Images with bounding boxes
------------------------------

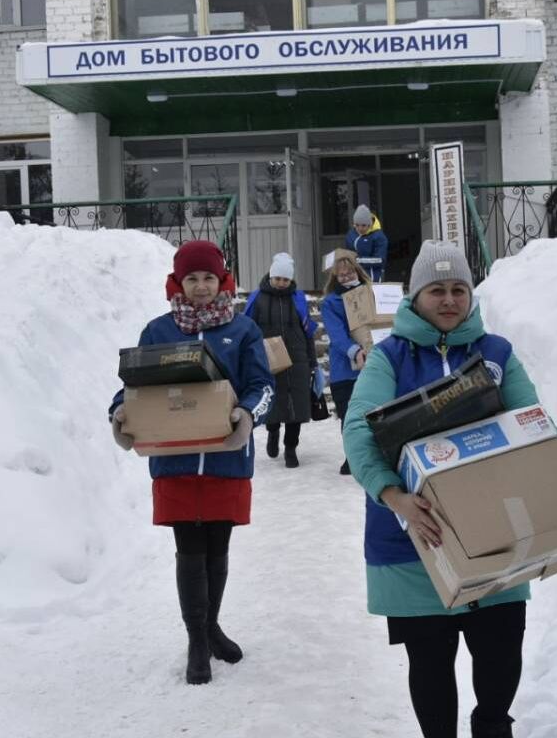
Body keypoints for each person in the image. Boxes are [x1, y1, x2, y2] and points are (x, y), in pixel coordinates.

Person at [341, 241, 557, 738]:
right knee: (431, 665)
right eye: (436, 289)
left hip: (501, 530)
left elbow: (537, 430)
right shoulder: (389, 358)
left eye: (459, 289)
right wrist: (394, 497)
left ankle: (491, 728)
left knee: (500, 665)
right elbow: (358, 430)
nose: (449, 299)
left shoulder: (496, 353)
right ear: (416, 297)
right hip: (416, 541)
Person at [108, 240, 274, 685]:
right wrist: (120, 414)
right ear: (178, 283)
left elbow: (263, 387)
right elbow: (131, 389)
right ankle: (196, 641)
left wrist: (247, 415)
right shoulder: (158, 331)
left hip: (226, 458)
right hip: (174, 461)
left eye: (207, 278)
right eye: (191, 279)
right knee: (189, 549)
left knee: (217, 547)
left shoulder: (242, 331)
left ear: (221, 281)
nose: (200, 287)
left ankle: (212, 625)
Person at [243, 252, 319, 468]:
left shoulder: (298, 299)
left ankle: (291, 448)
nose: (281, 283)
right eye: (278, 278)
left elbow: (307, 331)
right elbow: (247, 329)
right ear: (271, 276)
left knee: (297, 408)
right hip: (269, 358)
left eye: (285, 279)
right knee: (274, 403)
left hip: (297, 359)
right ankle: (273, 432)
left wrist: (312, 360)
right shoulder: (257, 298)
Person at [319, 248, 373, 475]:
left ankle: (372, 453)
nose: (346, 278)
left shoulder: (370, 293)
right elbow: (337, 334)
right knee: (349, 415)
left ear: (357, 272)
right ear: (335, 277)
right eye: (341, 275)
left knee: (371, 411)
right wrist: (355, 350)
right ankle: (353, 455)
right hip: (345, 368)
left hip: (371, 364)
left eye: (350, 273)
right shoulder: (331, 302)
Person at [345, 204, 389, 282]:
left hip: (372, 277)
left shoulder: (379, 236)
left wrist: (358, 260)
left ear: (370, 223)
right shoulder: (351, 234)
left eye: (364, 225)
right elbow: (348, 253)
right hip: (354, 278)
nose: (360, 228)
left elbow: (380, 260)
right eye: (357, 225)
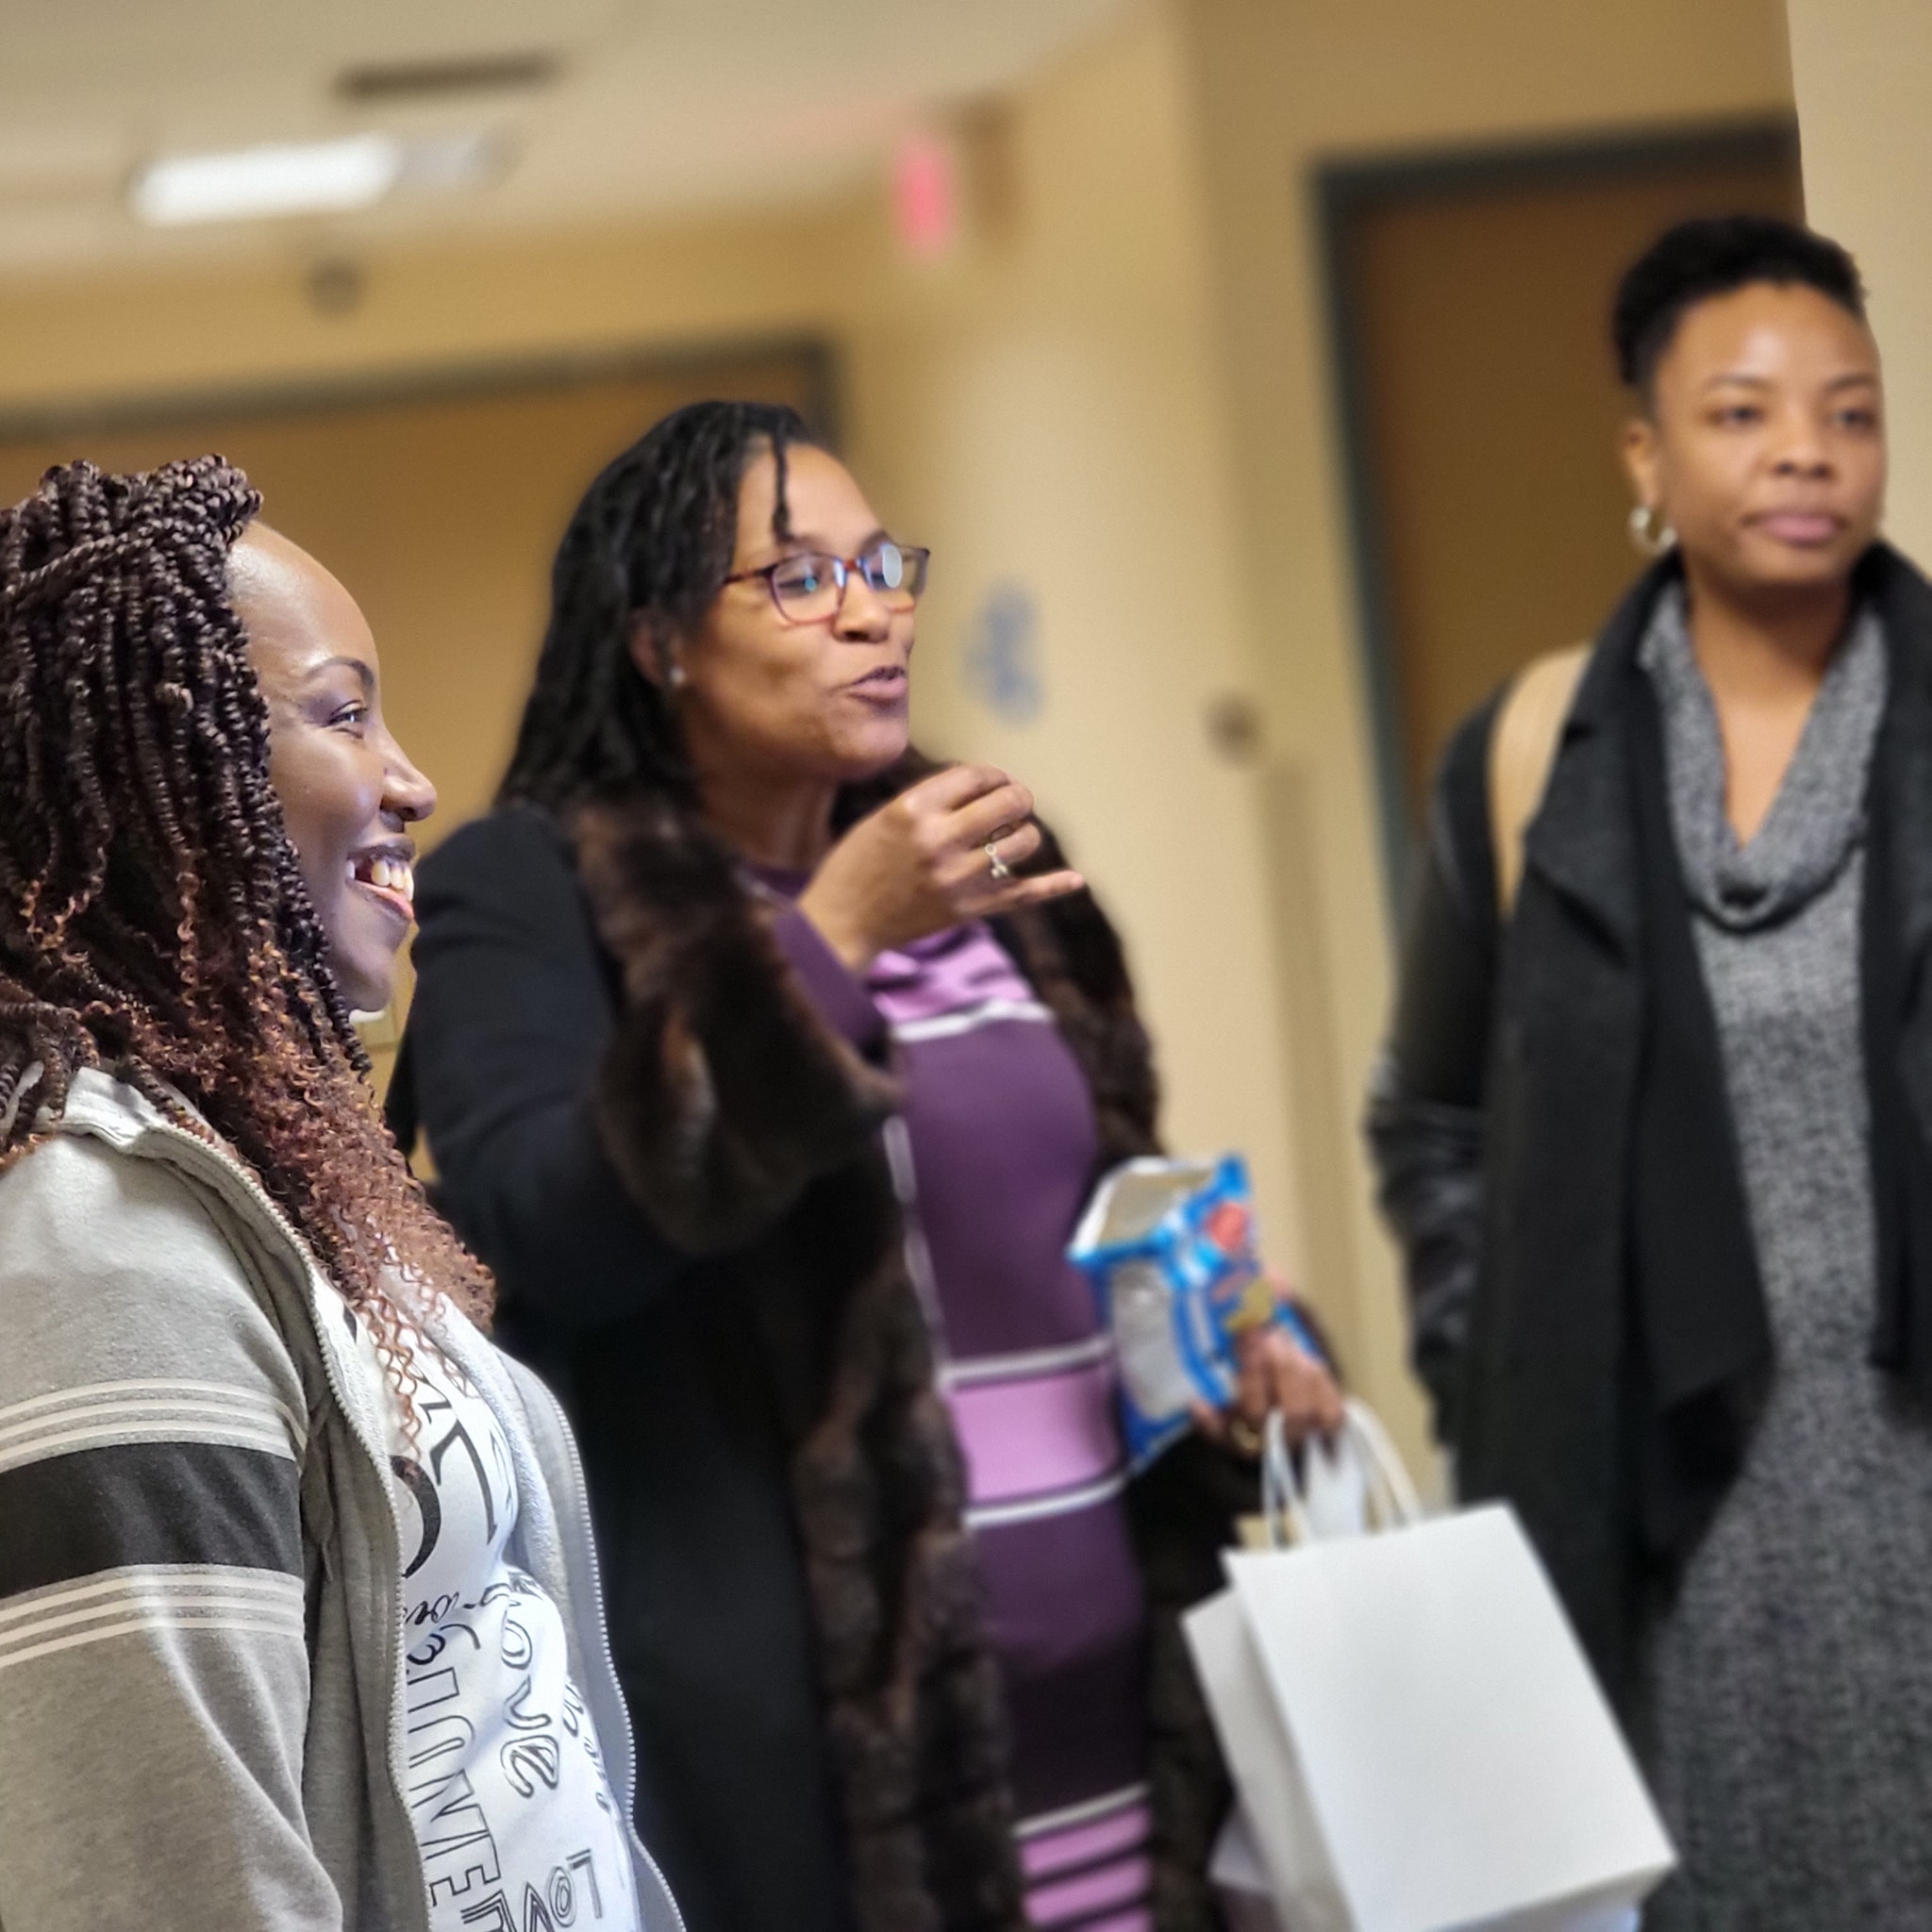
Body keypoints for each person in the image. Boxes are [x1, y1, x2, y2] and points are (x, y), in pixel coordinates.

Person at [390, 400, 1342, 1932]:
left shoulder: (983, 856)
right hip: (806, 1770)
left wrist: (1235, 1325)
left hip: (1121, 1714)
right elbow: (548, 1236)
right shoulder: (533, 888)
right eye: (799, 578)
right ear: (659, 641)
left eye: (884, 566)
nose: (873, 610)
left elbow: (1098, 1201)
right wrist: (827, 941)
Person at [0, 457, 683, 1932]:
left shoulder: (262, 1172)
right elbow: (171, 1881)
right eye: (343, 713)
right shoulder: (102, 1247)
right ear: (161, 767)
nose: (412, 781)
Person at [1367, 213, 1932, 1924]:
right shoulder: (1538, 756)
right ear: (1646, 456)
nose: (1805, 454)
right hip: (1684, 1517)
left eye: (1848, 412)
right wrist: (1512, 1374)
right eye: (1743, 413)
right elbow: (1433, 1113)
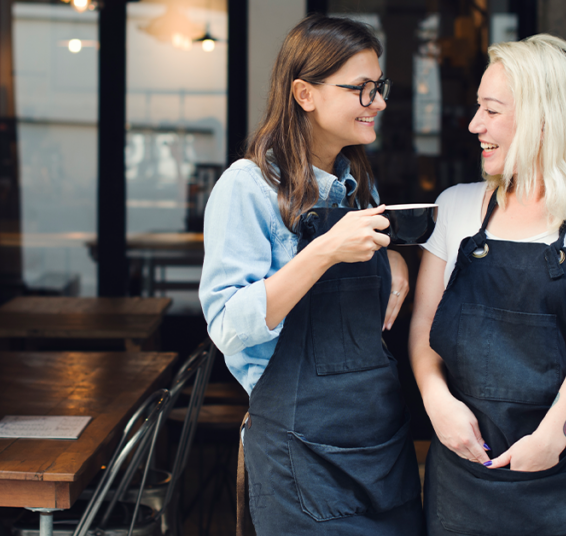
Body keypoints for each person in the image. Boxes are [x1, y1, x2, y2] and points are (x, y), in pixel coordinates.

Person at [409, 34, 566, 535]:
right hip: (465, 471)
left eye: (491, 110)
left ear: (544, 118)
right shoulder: (454, 205)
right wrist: (437, 402)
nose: (475, 124)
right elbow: (424, 325)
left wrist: (552, 438)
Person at [198, 14, 424, 535]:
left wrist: (393, 259)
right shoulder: (247, 187)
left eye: (380, 87)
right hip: (300, 454)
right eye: (362, 89)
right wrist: (322, 252)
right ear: (304, 94)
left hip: (380, 445)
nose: (378, 102)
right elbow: (227, 325)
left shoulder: (357, 185)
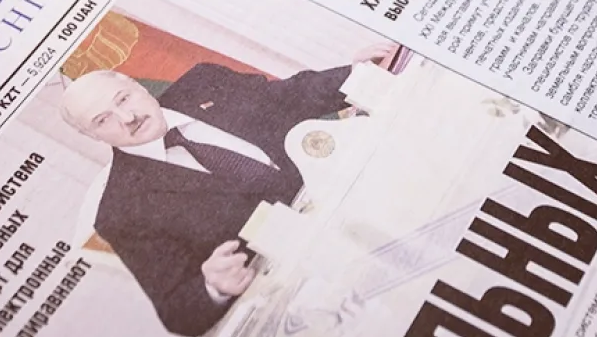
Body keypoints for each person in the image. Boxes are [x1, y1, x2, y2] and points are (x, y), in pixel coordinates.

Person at [59, 43, 397, 336]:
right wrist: (212, 286)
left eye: (123, 98)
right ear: (92, 136)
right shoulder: (121, 211)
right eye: (102, 120)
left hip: (366, 198)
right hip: (320, 279)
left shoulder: (205, 82)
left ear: (137, 86)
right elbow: (177, 310)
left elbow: (292, 95)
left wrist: (354, 74)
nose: (127, 117)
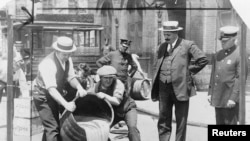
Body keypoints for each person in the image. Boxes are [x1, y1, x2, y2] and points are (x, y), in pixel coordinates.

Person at [151, 21, 208, 141]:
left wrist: (188, 72)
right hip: (163, 88)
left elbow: (202, 59)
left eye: (169, 34)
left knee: (181, 120)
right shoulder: (162, 47)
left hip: (181, 87)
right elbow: (156, 65)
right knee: (163, 119)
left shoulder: (187, 45)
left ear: (176, 33)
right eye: (164, 34)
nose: (166, 37)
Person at [32, 36, 87, 141]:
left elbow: (71, 78)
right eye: (64, 54)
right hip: (42, 94)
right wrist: (66, 104)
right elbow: (51, 89)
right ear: (57, 51)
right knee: (52, 128)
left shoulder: (68, 59)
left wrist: (79, 87)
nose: (67, 57)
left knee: (52, 125)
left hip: (55, 93)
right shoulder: (48, 63)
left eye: (69, 54)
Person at [208, 26, 247, 125]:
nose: (222, 42)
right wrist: (210, 92)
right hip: (218, 97)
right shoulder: (219, 54)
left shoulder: (240, 54)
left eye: (225, 40)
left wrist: (233, 98)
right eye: (221, 40)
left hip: (230, 98)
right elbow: (213, 74)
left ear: (233, 39)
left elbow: (240, 79)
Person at [94, 65, 141, 141]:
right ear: (100, 78)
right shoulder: (97, 86)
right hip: (114, 112)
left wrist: (104, 95)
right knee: (102, 129)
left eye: (110, 78)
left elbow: (117, 101)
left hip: (128, 109)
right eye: (106, 78)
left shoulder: (118, 84)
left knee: (132, 129)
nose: (108, 80)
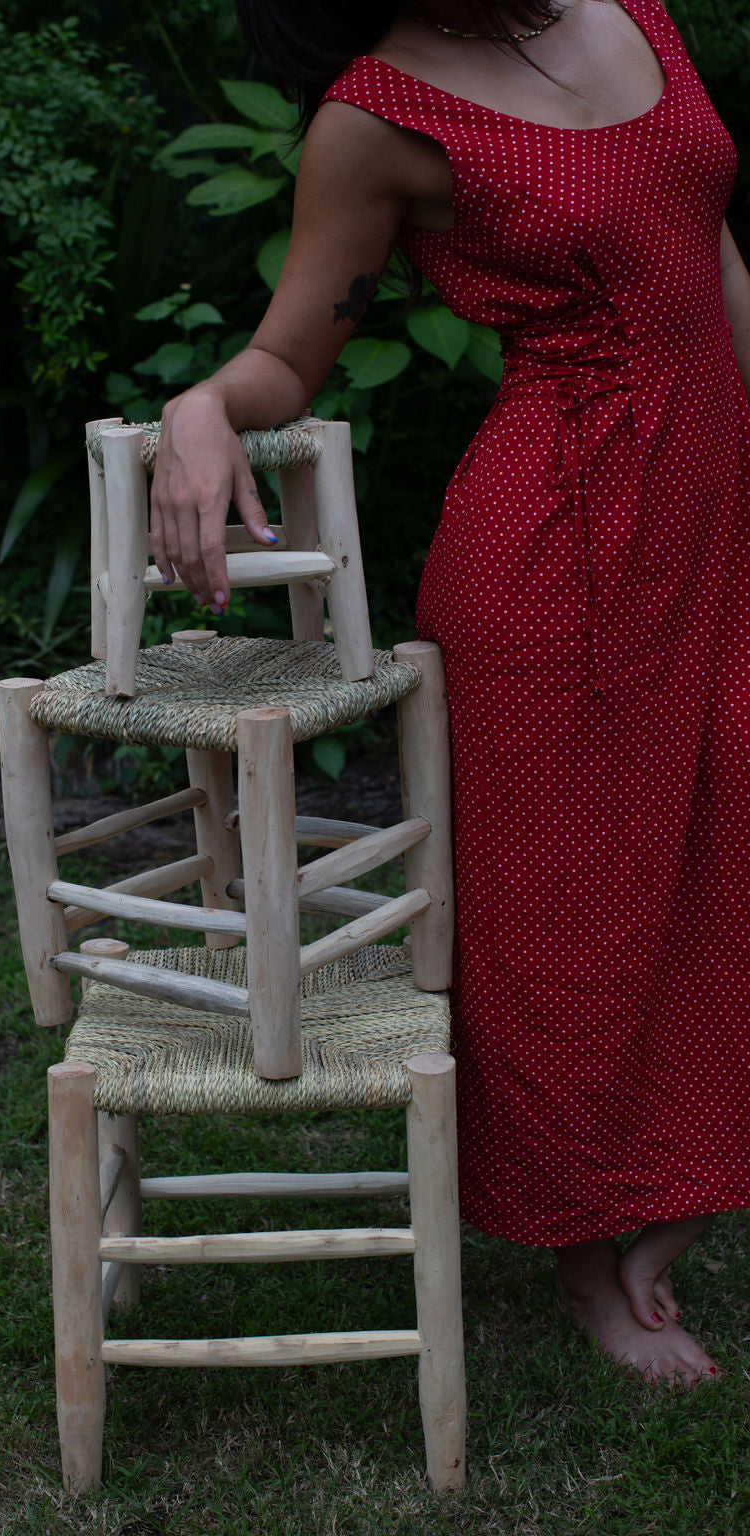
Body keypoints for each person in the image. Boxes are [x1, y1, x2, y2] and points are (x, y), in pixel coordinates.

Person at [147, 0, 750, 1388]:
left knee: (726, 835)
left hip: (712, 506)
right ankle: (591, 1254)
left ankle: (690, 1178)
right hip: (564, 550)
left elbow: (707, 244)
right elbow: (292, 354)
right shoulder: (380, 115)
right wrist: (197, 412)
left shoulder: (637, 12)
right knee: (566, 913)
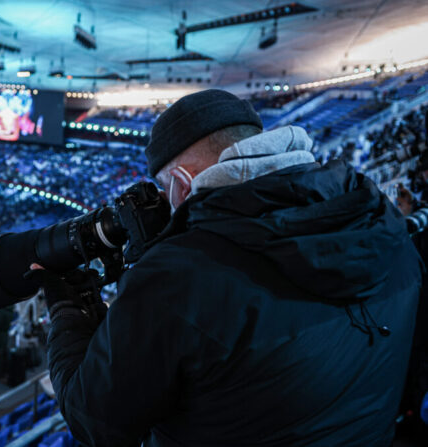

------------------------------

TASK DIRECTIONS: Print all records word for word, no images.

SOLUTION TO THIS TASK:
Body keypoints for each person in the image. Boxes are [x1, y1, x2, y2] and points are (x, y), in pixel coordinates.

Person at [341, 241, 557, 738]:
right knee: (431, 665)
right eye: (436, 289)
left hip: (501, 530)
left elbow: (537, 430)
right shoulder: (389, 358)
left eye: (459, 289)
right wrist: (394, 497)
left ankle: (491, 728)
left knee: (500, 665)
right elbow: (358, 430)
nose: (449, 299)
left shoulder: (496, 353)
right ear: (416, 297)
right hip: (416, 541)
Person at [108, 240, 274, 685]:
right wrist: (120, 414)
right ear: (178, 283)
left elbow: (263, 387)
right elbow: (131, 389)
right ankle: (196, 641)
left wrist: (247, 415)
right shoulder: (158, 331)
left hip: (226, 458)
right hip: (174, 461)
left eye: (207, 278)
right eye: (191, 279)
right knee: (189, 549)
left knee: (217, 547)
left shoulder: (242, 331)
left ear: (221, 281)
nose: (200, 287)
left ankle: (212, 625)
Person at [243, 252, 319, 468]:
left shoulder: (298, 299)
left ankle: (291, 448)
nose: (281, 283)
right eye: (278, 278)
left elbow: (307, 331)
right elbow: (247, 329)
right ear: (271, 276)
left knee: (297, 408)
right hip: (269, 358)
left eye: (285, 279)
right knee: (274, 403)
left hip: (297, 359)
right ankle: (273, 432)
left wrist: (312, 360)
right shoulder: (257, 298)
Person at [319, 248, 373, 475]:
left ankle: (372, 453)
nose: (346, 278)
left shoulder: (370, 293)
right elbow: (337, 334)
right knee: (349, 415)
left ear: (357, 272)
right ear: (335, 277)
right eye: (341, 275)
left knee: (371, 411)
right wrist: (355, 350)
right ankle: (353, 455)
right hip: (345, 368)
left hip: (371, 364)
left eye: (350, 273)
right shoulder: (331, 302)
Person at [345, 204, 389, 282]:
left hip: (372, 277)
left shoulder: (379, 236)
left wrist: (358, 260)
left ear: (370, 223)
right shoulder: (351, 234)
left eye: (364, 225)
right elbow: (348, 253)
right hip: (354, 278)
nose: (360, 228)
left elbow: (380, 260)
right eye: (357, 225)
Body keypoints for each person in the image. Boxes are [x1, y1, x2, y2] and points are (x, y), in pixel coordinates.

Person at [390, 400, 1342, 1932]:
left shoulder: (983, 856)
right hip: (806, 1770)
left wrist: (1235, 1325)
left hip: (1121, 1714)
right elbow: (548, 1236)
right shoulder: (533, 888)
right eye: (799, 578)
right ear: (659, 641)
left eye: (884, 566)
nose: (873, 610)
left elbow: (1098, 1201)
right wrist: (827, 941)
Person at [0, 457, 683, 1932]:
left shoulder: (262, 1172)
right elbow: (171, 1881)
right eye: (343, 713)
right shoulder: (102, 1247)
right ear: (161, 767)
nose: (412, 781)
Person at [1367, 213, 1932, 1924]:
right shoulder: (1538, 756)
right ear: (1646, 456)
nose: (1805, 454)
right hip: (1684, 1517)
left eye: (1848, 412)
right wrist: (1512, 1374)
right eye: (1743, 413)
right elbow: (1433, 1113)
Body keypoints for each person in the image. Boxes are [x1, y1, x2, y2] and points are (x, y), in pixel coordinates.

Person at [409, 34, 566, 535]:
right hip: (465, 471)
left eye: (491, 110)
left ear: (544, 118)
right shoulder: (454, 205)
right wrist: (437, 402)
nose: (475, 124)
right elbow: (424, 325)
left wrist: (552, 438)
Person at [198, 14, 424, 535]:
left wrist: (393, 259)
right shoulder: (247, 187)
left eye: (380, 87)
right hip: (300, 454)
right eye: (362, 89)
right wrist: (322, 252)
right ear: (304, 94)
left hip: (380, 445)
nose: (378, 102)
right elbow: (227, 325)
left shoulder: (357, 185)
Body keypoints for each person in the image. Boxes are [x1, y1, x2, y2] and points are (x, y), in pixel coordinates.

Person at [59, 43, 397, 336]:
right wrist: (212, 286)
left eye: (123, 98)
right ear: (92, 136)
right shoulder: (121, 211)
right eye: (102, 120)
left hip: (366, 198)
right hip: (320, 279)
left shoulder: (205, 82)
left ear: (137, 86)
right elbow: (177, 310)
left elbow: (292, 95)
left wrist: (354, 74)
nose: (127, 117)
Body keypoints for each person in the image. Boxes are [x1, y1, x2, y2] and points are (x, y), in pixel coordinates.

Person at [151, 21, 208, 141]:
left wrist: (188, 72)
right hip: (163, 88)
left elbow: (202, 59)
left eye: (169, 34)
left knee: (181, 120)
right shoulder: (162, 47)
left hip: (181, 87)
right elbow: (156, 65)
right knee: (163, 119)
left shoulder: (187, 45)
left ear: (176, 33)
right eye: (164, 34)
nose: (166, 37)
Person at [32, 36, 87, 141]:
left elbow: (71, 78)
right eye: (64, 54)
right hip: (42, 94)
right wrist: (66, 104)
right elbow: (51, 89)
right ear: (57, 51)
right knee: (52, 128)
left shoulder: (68, 59)
left wrist: (79, 87)
nose: (67, 57)
left knee: (52, 125)
left hip: (55, 93)
right shoulder: (48, 63)
left eye: (69, 54)
Person at [208, 26, 247, 125]:
nose: (222, 42)
right wrist: (210, 92)
right hip: (218, 97)
right shoulder: (219, 54)
left shoulder: (240, 54)
left eye: (225, 40)
left wrist: (233, 98)
right eye: (221, 40)
left hip: (230, 98)
right elbow: (213, 74)
left ear: (233, 39)
left elbow: (240, 79)
Person at [94, 65, 141, 141]:
right ear: (100, 78)
right shoulder: (97, 86)
right hip: (114, 112)
left wrist: (104, 95)
right knee: (102, 129)
left eye: (110, 78)
left elbow: (117, 101)
left hip: (128, 109)
right eye: (106, 78)
left shoulder: (118, 84)
left knee: (132, 129)
nose: (108, 80)
Body keypoints for each person in the image. Boxes are [x1, y1, x2, y2] and points are (x, y), in pixel coordinates.

Person at [147, 0, 750, 1388]:
left knee: (726, 835)
left hip: (712, 506)
right ankle: (591, 1254)
left ankle: (690, 1178)
right hip: (564, 550)
left elbow: (707, 244)
right elbow: (292, 354)
right shoulder: (380, 115)
right wrist: (197, 412)
left shoulder: (637, 12)
right knee: (566, 913)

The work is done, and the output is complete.